* [EXERCISE PROMPT]: Which lines in the records below contain the string "Уменьшение"? Find each one and copy it out in full.

* [MATERIAL FOR THE TASK]:
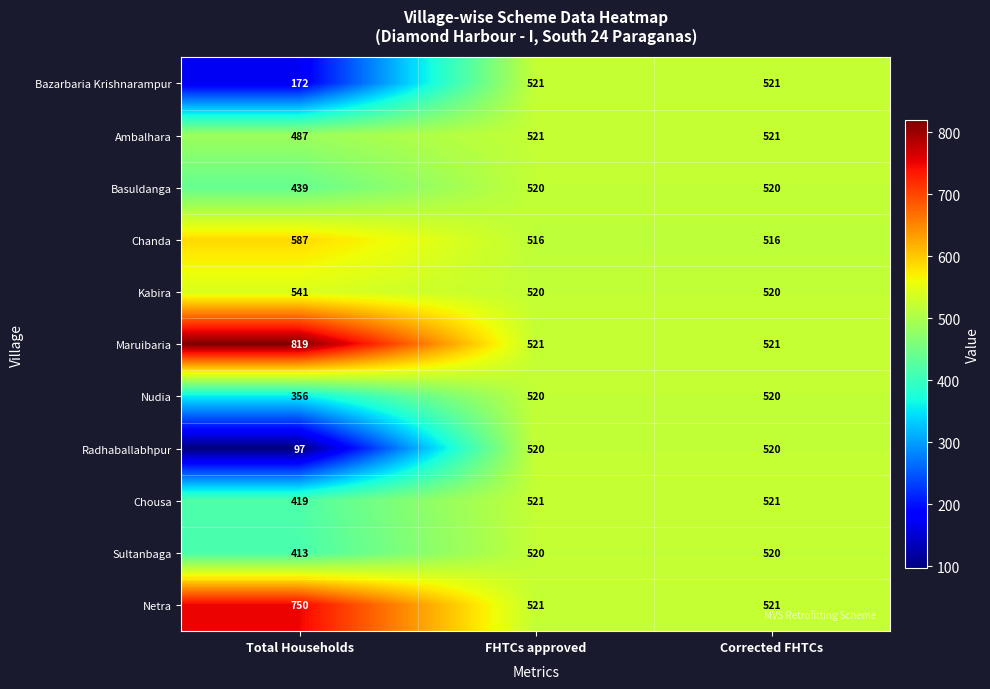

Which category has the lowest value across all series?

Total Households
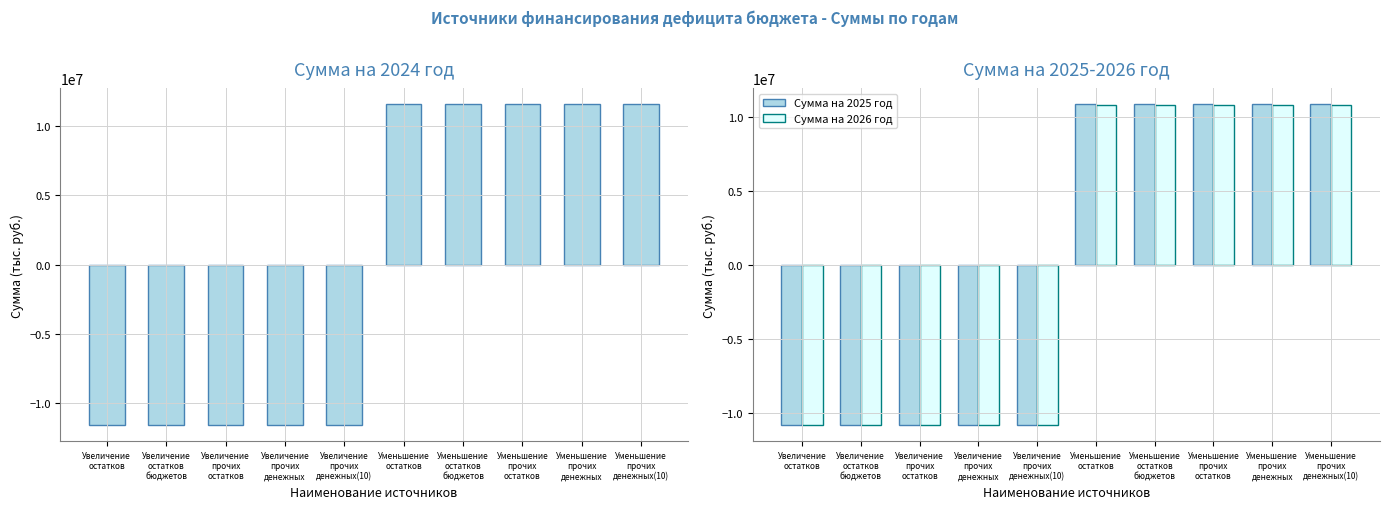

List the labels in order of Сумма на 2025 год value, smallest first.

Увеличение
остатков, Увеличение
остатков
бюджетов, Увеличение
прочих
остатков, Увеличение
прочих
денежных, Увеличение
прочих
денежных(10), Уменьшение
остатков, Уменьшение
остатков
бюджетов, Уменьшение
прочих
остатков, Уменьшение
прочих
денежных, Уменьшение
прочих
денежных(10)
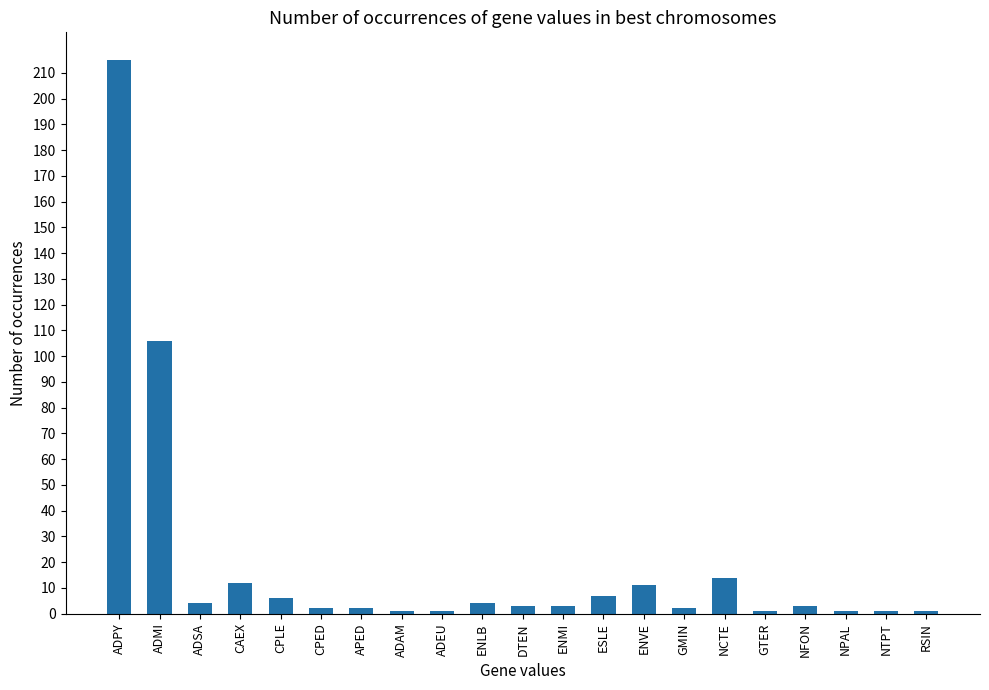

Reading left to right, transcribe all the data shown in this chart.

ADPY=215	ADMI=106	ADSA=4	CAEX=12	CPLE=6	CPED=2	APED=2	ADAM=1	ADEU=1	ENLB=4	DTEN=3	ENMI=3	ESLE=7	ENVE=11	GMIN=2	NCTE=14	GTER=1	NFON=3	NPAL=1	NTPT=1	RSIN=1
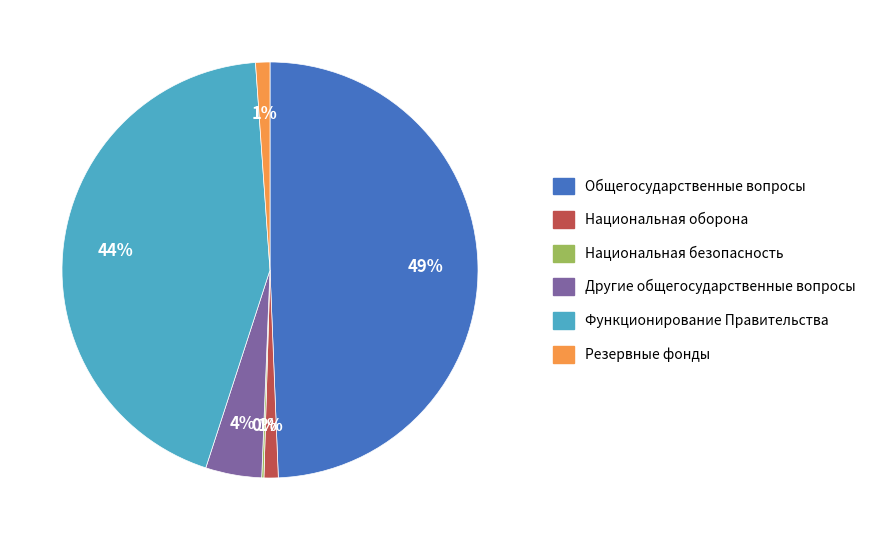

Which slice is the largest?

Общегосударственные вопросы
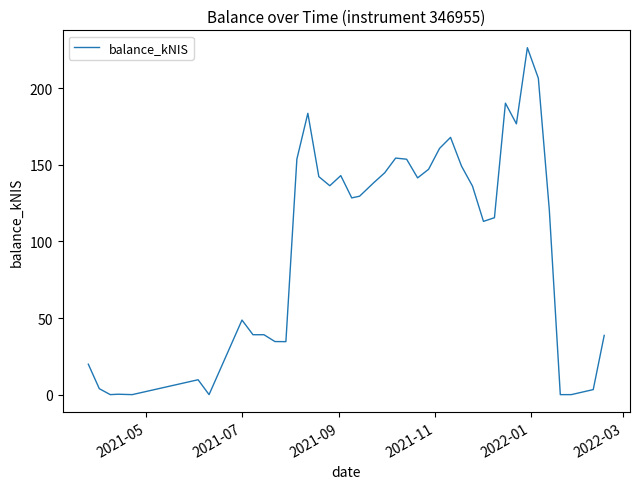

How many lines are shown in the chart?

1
==
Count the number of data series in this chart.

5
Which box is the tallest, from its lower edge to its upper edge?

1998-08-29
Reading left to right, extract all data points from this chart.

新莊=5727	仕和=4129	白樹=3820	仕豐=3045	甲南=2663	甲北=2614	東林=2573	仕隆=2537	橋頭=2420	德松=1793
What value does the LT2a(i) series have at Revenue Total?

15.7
--
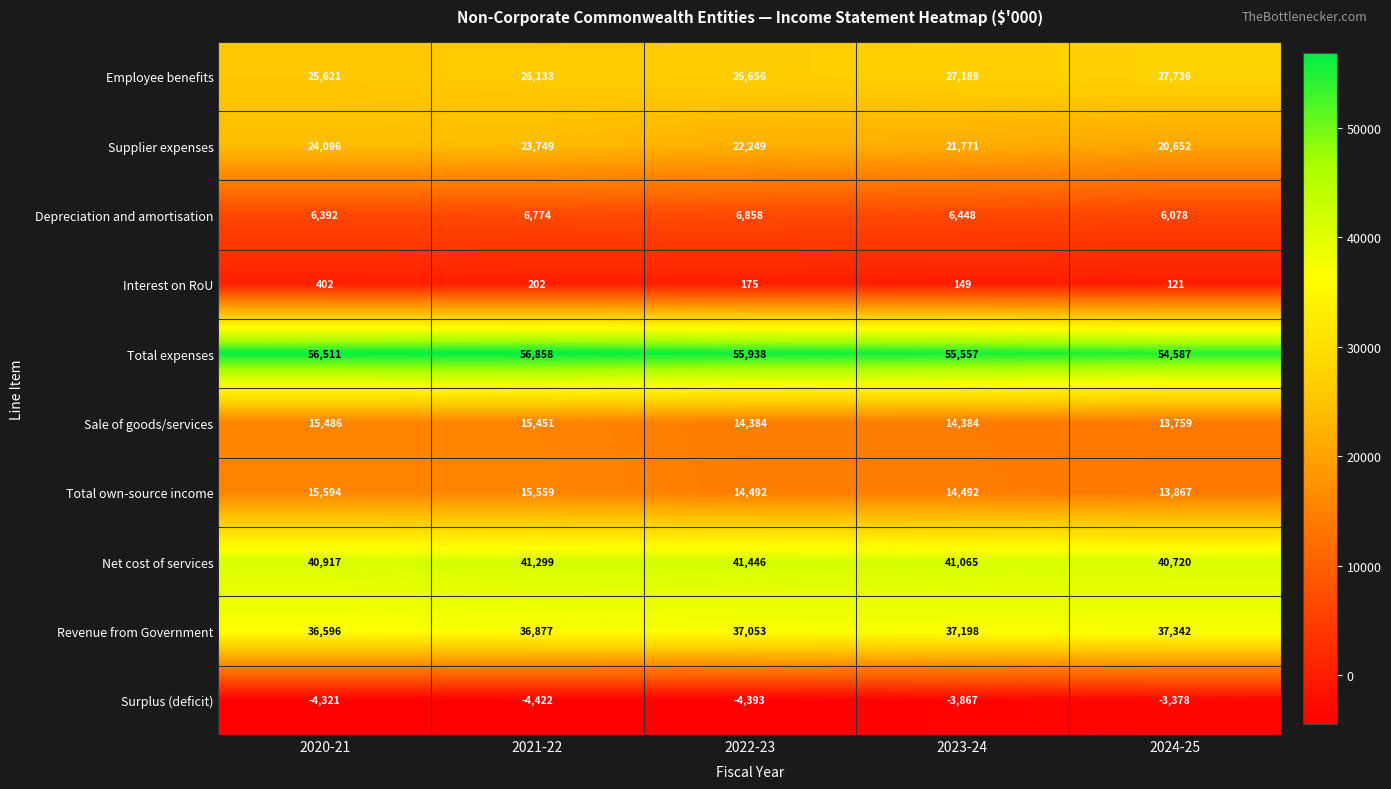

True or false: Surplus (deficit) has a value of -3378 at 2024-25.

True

* [ANSWER TO THIS PROBLEM]:
денежных(10), Уменьшение
остатков, Уменьшение
бюджетов, Уменьшение
остатков, Уменьшение
денежных, Уменьшение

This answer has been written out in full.